Your pooch’s collar need not glimmer in the sun to impress. Burberry, Coach and Tiffany & Co. are vying to wrap themselves around your furry friend’s neck. Burberry offers both collar and leash, as does Coach. Tiffany will ensure that if your dog gets lost, it will do so in style with its sterling silver dog bone tag charm.


Even pre-recession, big box stores like Old Navy and Target were already in the collar and leash market. Their stylish accessories have become even more appealing as the stock market continues its descent.


Black Tie

For your dog’s next stroll down the red carpet, exclusive just-for-dogs brand Little Lily has taken last year’s hottest Oscar looks and translated them into dog size. Now Fido can wear George Clooney’s tux, while Fifi can don Anne Hathaway’s gown.


Every Day

What’s a dog to wear when lying around the house or taking a simple stroll around the block? Just as Juicy Couture met the velour pantsuit needs of hundreds of thousands of American women, the brand is coming to doggies’ loungewear rescue with T-shirts, hoodies and parkas. If your pooch longs for more highbrow house wear, Ralph Lauren’s cashmere ruffle sweater may make your pet bark for joy. For more reasonably priced leisure wear, your pet can’t go wrong at Old Navy, Target or Wal-Mart.


Coming Soon

According to Bonaldi, a new company called Celebrity Pet will soon be launching a series of canine couture lines designed by celebrities. Former Charlie’s Angel Jaclyn Smith will be the brand’s first celeb designer. “Fashion is a lucrative part of the pet industry,” Bonaldi explains.


Doggie Dressing Rules

  • Know your dog’s measurements before you buy. Dog clothing does not come in standard sizes, but if you know your pet’s weight, neck circumference and body length, you’ll be able to determine the right size, no matter the brand.

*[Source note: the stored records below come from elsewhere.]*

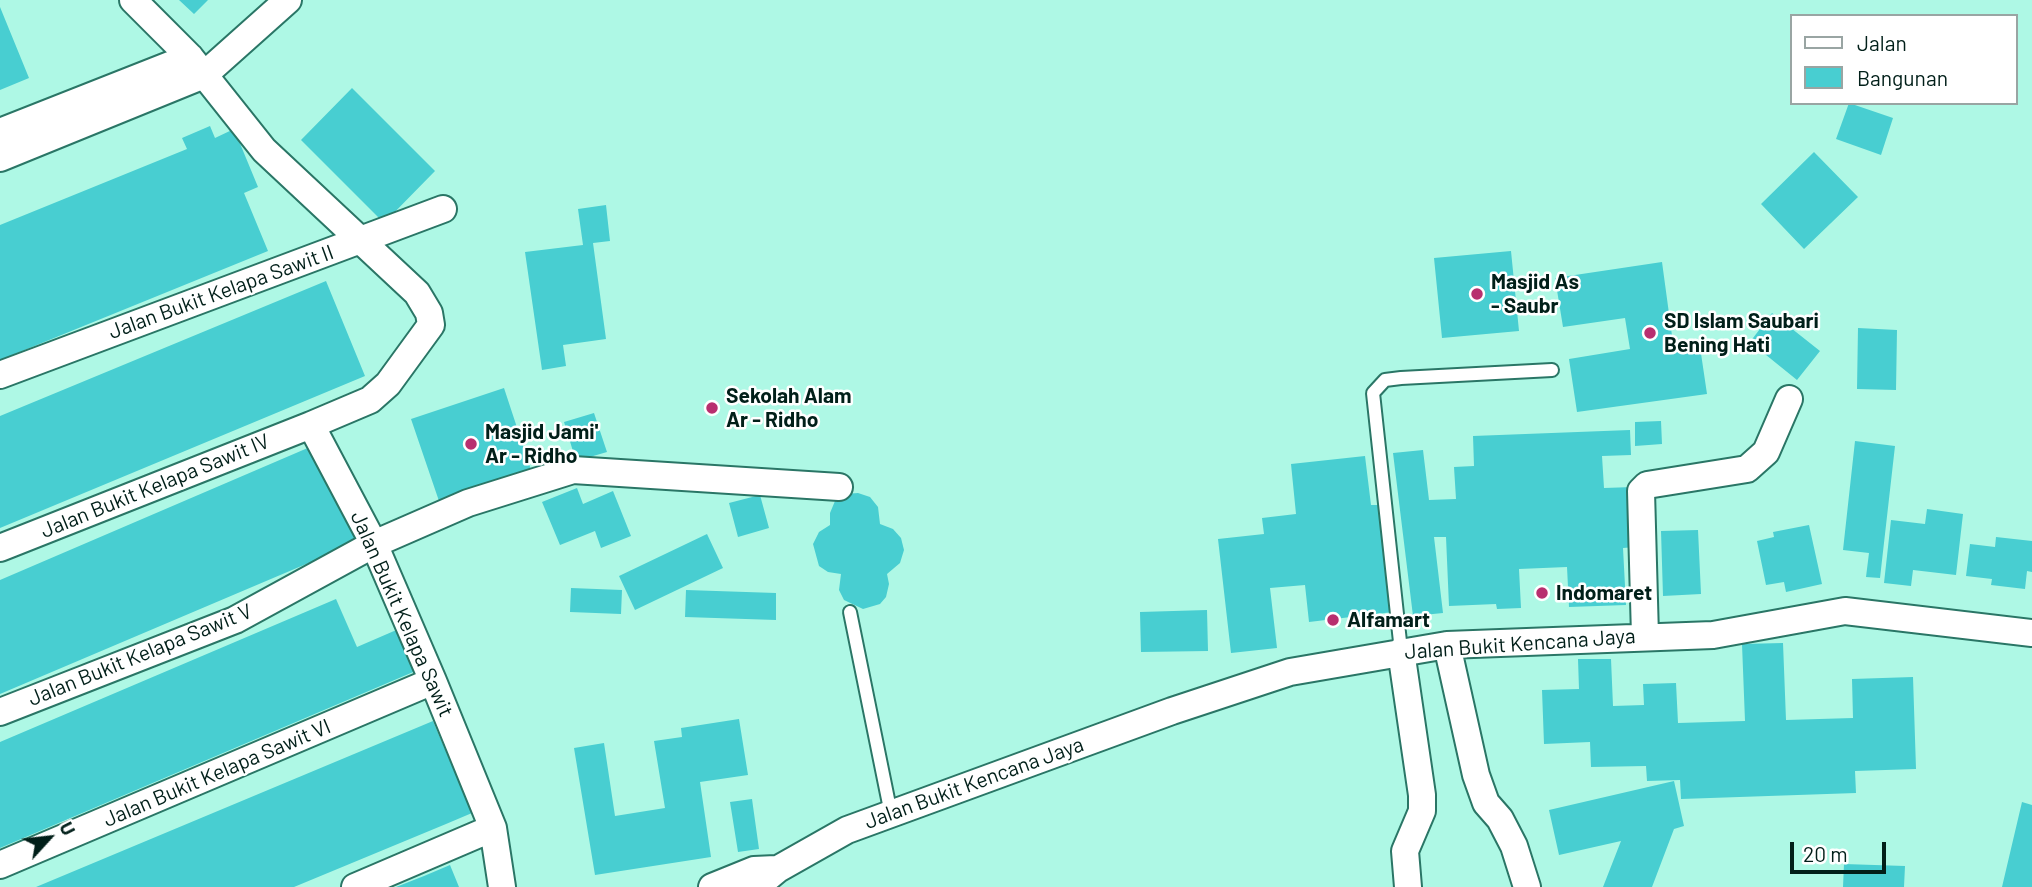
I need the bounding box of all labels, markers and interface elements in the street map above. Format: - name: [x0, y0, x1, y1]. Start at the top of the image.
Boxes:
- legend: [1790, 14, 2018, 105]
- text: Jalan: [1857, 30, 1907, 55]
- text: Bangunan: [1857, 65, 1948, 90]
- street label: Jalan Bukit Kelapa Sawit II: [105, 240, 337, 344]
- place label: Masjid As - Saubr: [1491, 269, 1579, 319]
- marker: Masjid As - Saubr: [1469, 286, 1485, 302]
- place label: SD Islam Saubari Bening Hati: [1664, 308, 1819, 358]
- marker: SD Islam Saubari Bening Hati: [1642, 325, 1658, 341]
- place label: Sekolah Alam Ar - Ridho: [726, 383, 852, 433]
- marker: Sekolah Alam Ar - Ridho: [704, 400, 720, 416]
- place label: Masjid Jami' Ar - Ridho: [485, 419, 598, 469]
- street label: Jalan Bukit Kelapa Sawit IV: [37, 429, 273, 543]
- marker: Masjid Jami' Ar - Ridho: [463, 436, 479, 452]
- street label: Jalan Bukit Kelapa Sawit: [345, 507, 459, 721]
- place label: Indomaret: [1556, 580, 1652, 606]
- marker: Indomaret: [1534, 585, 1550, 601]
- street label: Jalan Bukit Kelapa Sawit V: [24, 599, 256, 711]
- place label: Alfamart: [1347, 607, 1430, 633]
- marker: Alfamart: [1325, 612, 1341, 628]
- street label: Jalan Bukit Kencana Jaya: [1404, 623, 1636, 665]
- street label: Jalan Bukit Kelapa Sawit VI: [100, 714, 334, 832]
- street label: Jalan Bukit Kencana Jaya: [861, 732, 1087, 834]
- north arrow: [14, 803, 84, 873]
- text: U: [55, 818, 81, 839]
- scale bar: [1794, 828, 1890, 872]
- text: 20 m: [1803, 841, 1848, 866]

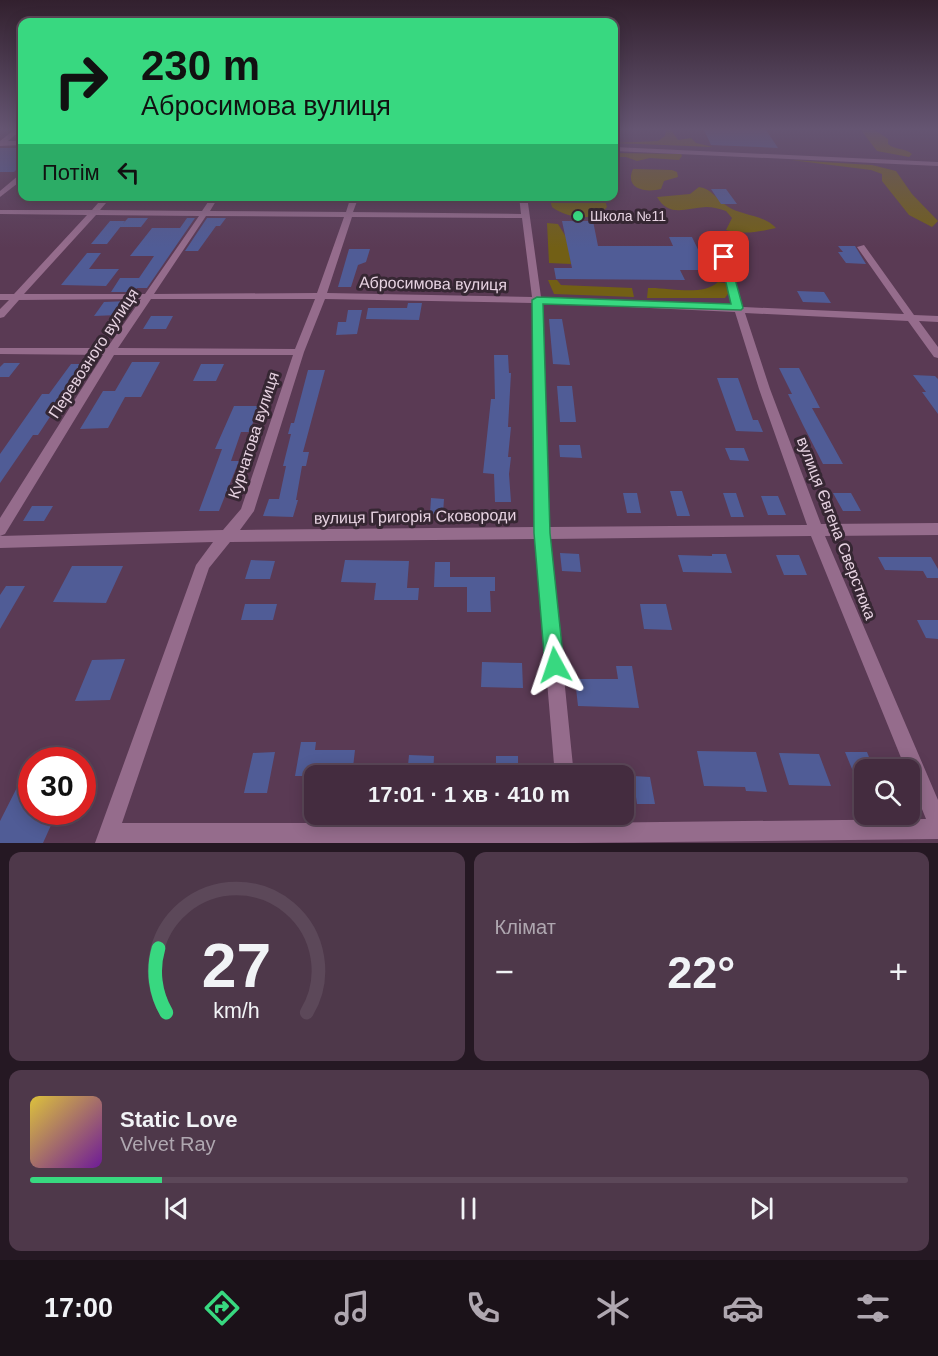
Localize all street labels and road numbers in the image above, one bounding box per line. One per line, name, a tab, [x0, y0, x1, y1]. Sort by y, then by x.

  • Be aware of your dog’s comfort zone. Not all dogs like wearing all fabrics. Try inexpensive cottons and knits to test your furry friend’s tolerance before you go all out on a designer wardrobe that might never see the sidewalk.

  • Wash your dog’s wardrobe by hand to ensure longevity. Dry it on a drying rack to avoid shrinking.

Dogs don’t have the capacity to feel silly in clothes, and they tend to get a lot of attention when wearing them, so being dressed may be an enjoyable experience for them,” says Bonaldi. “For many owners, it’s a fun extension of what they enjoy in fashion for themselves. Plus it makes them feel good to pamper their pets.” Bonaldi’s own dog and cat, Dolce and Gabbana, are still waiting for their namesakes to enter the animal fashion market.